-------- Given data --------
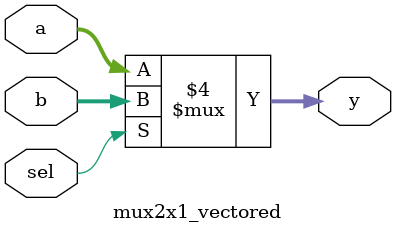
<source format=v>


`timescale 1ns/10ps

module mux2x1_vectored (
    y,
    a,
    b,
    sel
);
// Multiplexer 2x1
// y -- mux output
// a, b -- data inputs
// sel -- control input: select b if asserted, otherwise a

output [7:0] y;
reg [7:0] y;
input [7:0] a;
input [7:0] b;
input sel;




always @(sel, b, a) begin: MUX2X1_VECTORED_COMB
    if ((sel == 1)) begin
        y = b;
    end
    else begin
        y = a;
    end
end

endmodule

</source>
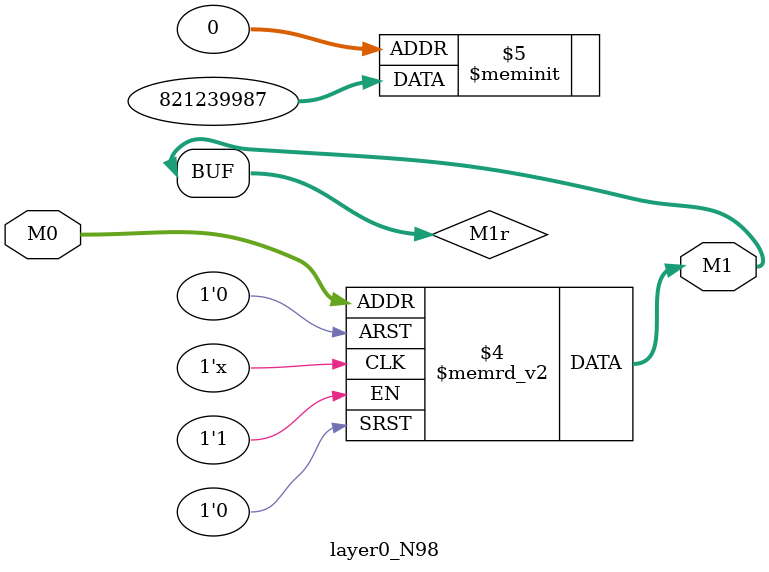
<source format=v>
module layer0_N98 ( input [3:0] M0, output [1:0] M1 );

	(*rom_style = "distributed" *) reg [1:0] M1r;
	assign M1 = M1r;
	always @ (M0) begin
		case (M0)
			4'b0000: M1r = 2'b11;
			4'b1000: M1r = 2'b11;
			4'b0100: M1r = 2'b00;
			4'b1100: M1r = 2'b00;
			4'b0010: M1r = 2'b11;
			4'b1010: M1r = 2'b11;
			4'b0110: M1r = 2'b10;
			4'b1110: M1r = 2'b11;
			4'b0001: M1r = 2'b00;
			4'b1001: M1r = 2'b00;
			4'b0101: M1r = 2'b00;
			4'b1101: M1r = 2'b00;
			4'b0011: M1r = 2'b10;
			4'b1011: M1r = 2'b11;
			4'b0111: M1r = 2'b00;
			4'b1111: M1r = 2'b00;

		endcase
	end
endmodule

</source>
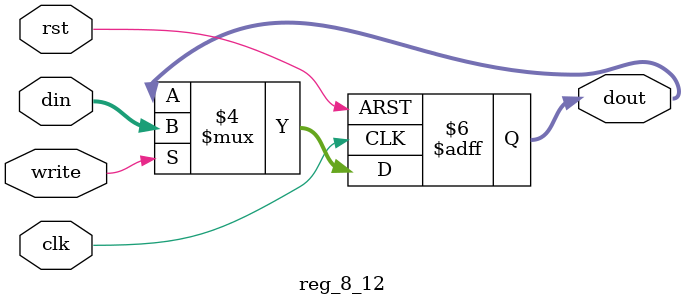
<source format=v>
module reg_8_12(clk,rst,write,din,dout);

output [7:0] dout;
input  clk,rst,write;
input  [7:0] din;

reg [7:0] dout;

always @ (posedge clk or negedge rst)
	begin
		if(!rst)
			dout  <= 8'he0;
		else 
		  if(write)
					 dout<=din;
		  else 
					 dout<=dout;
	end

endmodule
</source>
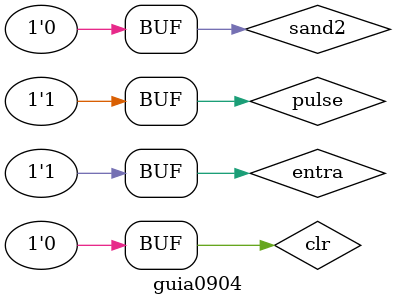
<source format=v>

`include "jkff.v"

module guia0904;

reg pulse, entra, clr;
wire a, b, c, d, e, a1, b1, c1, d1, e1, nb, nd, sand1, sand2;

jkff jk5 (a, a1, entra, entra, b1,sand2);
jkff jk4 (b, b1, entra, entra, c1, sand2);
jkff jk3 (c, c1, entra, entra, d1, sand2);
jkff jk2 (d, d1, entra, entra, e1, sand2);
jkff jk1 (e, e1, entra, entra, pulse, sand2);

not notb (nb, b);
not notd (nd, d);
and and1 (sand1, e, nd, c, nb, a);
and and2 (sand2, clr, sand1);

initial begin

$display ("guia0904");
$display ("teste - contador decadico crescente com 5 bits");
$display ("a , b,  c, d, e ");
$monitor ("%b , %b , %b, %b, %b", a, b, c, d, e );
#1 entra=1; pulse=1; clr=0;
#1 entra=1; pulse=0; clr=0;
#1 entra=1; pulse=1; clr=0;
#1 entra=1; pulse=0; clr=0;
#1 entra=1; pulse=1; clr=0;
#1 entra=1; pulse=0; clr=0;
#1 entra=1; pulse=1; clr=0;
#1 entra=1; pulse=0; clr=0;
#1 entra=1; pulse=1; clr=0;
end


endmodule
</source>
--------
**Job**
Please report the number of lines in this material holding the word "display", and add no other words.

**Response to the exercise**
3